Induction burner - how does one choose one?
I keep readeing references about induction burners. I found several at Amazon. I have questions: how do you use yours, do you buy cheap or expensive, do you like the double burner models, where do you go to see one of these?
Especially I am interested in how having one is helpful to you.
It keeps the kitchen much cooler in the summer; I use it whenever I need to boil a significant quantity of water. When in use it sits on the stovetop on an aluminum half-sheet, in the back corner under the fan, so steam goes right up the vent. [The half-sheet on stovetop idea from paulj's example; thanks!]
It's much more stable and safe at low simmer levels than the gas burners here, as well as more energy efficient, so it's particularly useful for long low cooking. The same reasoning makes it ideal for using in combination with the pressure cooker: precision, no concern about flame going out, and energy efficiency. The steady release of steam from the pressure cooker makes it especially handy to be right up under the fan and vent.

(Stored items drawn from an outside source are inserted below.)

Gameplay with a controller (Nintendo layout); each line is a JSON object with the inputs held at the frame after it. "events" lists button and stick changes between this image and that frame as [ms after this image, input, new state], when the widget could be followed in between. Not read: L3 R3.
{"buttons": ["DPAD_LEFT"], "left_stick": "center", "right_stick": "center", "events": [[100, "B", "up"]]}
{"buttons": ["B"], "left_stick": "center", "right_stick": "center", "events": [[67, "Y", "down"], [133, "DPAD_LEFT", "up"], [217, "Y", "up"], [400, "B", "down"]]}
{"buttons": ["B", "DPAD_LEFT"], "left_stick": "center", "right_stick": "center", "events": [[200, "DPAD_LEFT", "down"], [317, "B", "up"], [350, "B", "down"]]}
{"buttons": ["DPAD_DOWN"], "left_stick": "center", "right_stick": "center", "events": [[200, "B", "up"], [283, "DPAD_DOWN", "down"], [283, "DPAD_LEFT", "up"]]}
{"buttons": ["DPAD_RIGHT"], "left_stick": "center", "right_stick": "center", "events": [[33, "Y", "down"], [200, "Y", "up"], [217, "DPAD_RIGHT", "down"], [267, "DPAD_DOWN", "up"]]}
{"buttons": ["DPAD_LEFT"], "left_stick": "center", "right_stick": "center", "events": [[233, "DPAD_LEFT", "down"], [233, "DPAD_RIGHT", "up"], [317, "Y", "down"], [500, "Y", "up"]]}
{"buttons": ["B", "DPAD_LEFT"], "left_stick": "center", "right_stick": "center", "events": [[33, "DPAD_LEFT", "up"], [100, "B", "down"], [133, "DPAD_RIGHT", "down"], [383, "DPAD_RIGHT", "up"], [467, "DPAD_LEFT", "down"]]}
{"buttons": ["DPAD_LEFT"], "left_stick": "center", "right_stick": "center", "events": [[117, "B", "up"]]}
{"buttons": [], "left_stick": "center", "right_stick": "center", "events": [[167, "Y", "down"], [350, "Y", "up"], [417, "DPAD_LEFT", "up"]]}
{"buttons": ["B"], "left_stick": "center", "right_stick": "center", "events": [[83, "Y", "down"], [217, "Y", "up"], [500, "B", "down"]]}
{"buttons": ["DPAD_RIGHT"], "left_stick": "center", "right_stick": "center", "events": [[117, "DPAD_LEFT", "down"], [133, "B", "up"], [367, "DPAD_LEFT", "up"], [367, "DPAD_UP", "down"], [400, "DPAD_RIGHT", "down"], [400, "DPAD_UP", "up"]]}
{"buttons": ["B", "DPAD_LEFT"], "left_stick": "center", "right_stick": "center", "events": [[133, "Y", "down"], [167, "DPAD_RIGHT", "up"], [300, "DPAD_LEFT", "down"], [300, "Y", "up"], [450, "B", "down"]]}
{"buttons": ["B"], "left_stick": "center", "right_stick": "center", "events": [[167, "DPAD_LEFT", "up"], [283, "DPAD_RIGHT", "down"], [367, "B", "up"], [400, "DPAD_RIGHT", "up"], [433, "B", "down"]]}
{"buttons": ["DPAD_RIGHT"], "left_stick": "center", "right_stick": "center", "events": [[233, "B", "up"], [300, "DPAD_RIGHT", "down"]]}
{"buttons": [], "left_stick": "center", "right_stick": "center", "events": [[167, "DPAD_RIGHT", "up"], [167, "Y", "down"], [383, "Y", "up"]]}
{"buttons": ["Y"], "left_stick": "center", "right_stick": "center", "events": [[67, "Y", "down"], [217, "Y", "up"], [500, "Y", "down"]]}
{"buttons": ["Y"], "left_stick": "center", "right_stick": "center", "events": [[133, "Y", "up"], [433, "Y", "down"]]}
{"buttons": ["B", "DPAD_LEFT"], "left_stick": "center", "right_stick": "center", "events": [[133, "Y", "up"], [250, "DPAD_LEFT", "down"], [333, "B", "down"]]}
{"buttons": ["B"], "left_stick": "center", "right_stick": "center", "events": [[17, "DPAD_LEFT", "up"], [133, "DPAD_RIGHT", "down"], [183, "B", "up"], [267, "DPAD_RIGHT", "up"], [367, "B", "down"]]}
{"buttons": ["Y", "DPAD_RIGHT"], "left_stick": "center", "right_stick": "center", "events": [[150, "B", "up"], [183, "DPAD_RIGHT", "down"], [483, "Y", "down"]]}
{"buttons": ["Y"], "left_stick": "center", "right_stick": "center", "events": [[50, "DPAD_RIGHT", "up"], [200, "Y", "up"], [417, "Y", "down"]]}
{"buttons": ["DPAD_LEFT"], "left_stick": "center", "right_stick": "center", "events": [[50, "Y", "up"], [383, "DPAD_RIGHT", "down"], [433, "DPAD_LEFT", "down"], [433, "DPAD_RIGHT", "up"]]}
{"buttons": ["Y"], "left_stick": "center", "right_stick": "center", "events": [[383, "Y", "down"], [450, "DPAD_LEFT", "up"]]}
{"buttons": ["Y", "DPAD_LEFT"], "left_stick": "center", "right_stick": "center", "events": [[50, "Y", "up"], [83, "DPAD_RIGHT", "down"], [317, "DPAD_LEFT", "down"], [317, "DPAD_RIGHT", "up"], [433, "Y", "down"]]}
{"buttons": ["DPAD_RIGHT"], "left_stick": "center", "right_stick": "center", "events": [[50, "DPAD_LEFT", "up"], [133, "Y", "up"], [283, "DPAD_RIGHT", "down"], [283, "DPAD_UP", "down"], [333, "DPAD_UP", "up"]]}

The induction unit can also go out to the porch to do deep frying -- much safer than over a flame, and keeps the frying vapors out of the kitchen.
Those are the big ways in which it's been most helpful.
The unit and the half-sheet together came to just about $100. It's an 1800-watt unit, but I never use it above level 8, where it pulls 1200 or 1500 watts (this is an old house, and I'm very reluctant to push its wiring).
ellabee, just curious, which model are you using? mine goes up to 1800 watts and it does the high heat well. it's the low simmers that are more difficult for my portable unit to achieve, possibly because the settings are in 10 degree increments.
btw, the half-sheet is a great idea, i'm going to try that.
The manual specifies the wattage of each power setting. I rarely go about 5 (the default power setting). 3 is the lowest full time power setting; 1 and 2 are intermittent. I wouldn't mind something lower than 1, but can live with these. I still have an electric coil stove if I want to keep a pot on low or simmer.
I rarely use the temperature option. Temperatures in the pot tend to be 20F above the setting, probably because the thermostat must be under the glass, as opposed to being in the food in the pan. Now a plug in temperature probe would be a nice feature.
(Mine is the 1800w 6000 model).
ellabee has listed a lot of uses.
I'd just add that a portable induction burner is great for communal meals that are cooked on the tabletop (like Japanese nabe or Korean quick-fried beef slices). Much safer than the open flame of a butane hotplate. Similarly, it's also good for keeping things warm for buffet-style serving.
An induction burner combined with a Le Creuset French oven is great for things like stew and chili. I haven't used my Cuisinart slow cooker in years.
I'm on my second burner. The first quite after about 5 years with a blown capacitor. The replacement is a MaxBurton, one that rated top in ATK's tests, but is also one of the cheapest on the market. A Nevada hardware store seems to have it on perpetual sale:
I'm happy with their least expensive model, but if money was no object, and I wanted to maximize durability I'd get a Pro model. I suspect the main difference in the pro model (for the same power setting) lies in the space and ventilation inside the case.
Mine has effectively replaced two of the burners on my electric coil stove. So I use it for many cooking tasks, especially ones where I want a quick response (e.g. boiling water for coffee).
I still use the electric coils for things like:
- high heat (e.g. searing steak)
- very low heat
- pancakes (I know from experience the exact dial setting I want on the coil)
- aluminum pans that don't work on the induction burner.
I could use it at the dining table. However the cooling fan is a bit noisy. I use a butane hotplate more often at the dining table.
You need to look at the power requirements, power output as in how strong is the burner, check to make sure there are enough settings to control the heat, automatic shutoff option if the burner top gets too hot (as in you leave an empty pan on the burner and it is on, you want the unit to shut itself off). First place is to start with the power output. You want it strong enough to boil water quickly. Google induction cooktops, and you'll find cooktop specifications. Places like Thermador will list the power output of each burner. So if you want a strong burner, just find the power output of that burner. From there you can match it to the power output of the portable ones available. Then look at the extra features - you want to have the ability to control the heat, as in up or down and some presets are useful as in "boil" or "fry", which automatically sets the burner for you. As for plugging it in...just plug it in to a circuit without too much else going on. I wouldn't worry too much, at the very worst you might trip a circuit breaker but if I've never had an issue with my portable unit. And you have to make sure you have the right amount of iron in the pot or pan for the unit to work, don't forget about that LOL! These units are fairly cheap as in around 100 bucks (that's what I spent for my Salton unit) and it works just fine. If it craps out, I'll get a new one.
I have this plus an induction cooktop. I use my portable one for tableside if I need it, or outdoors while barbequing to boil water quickly.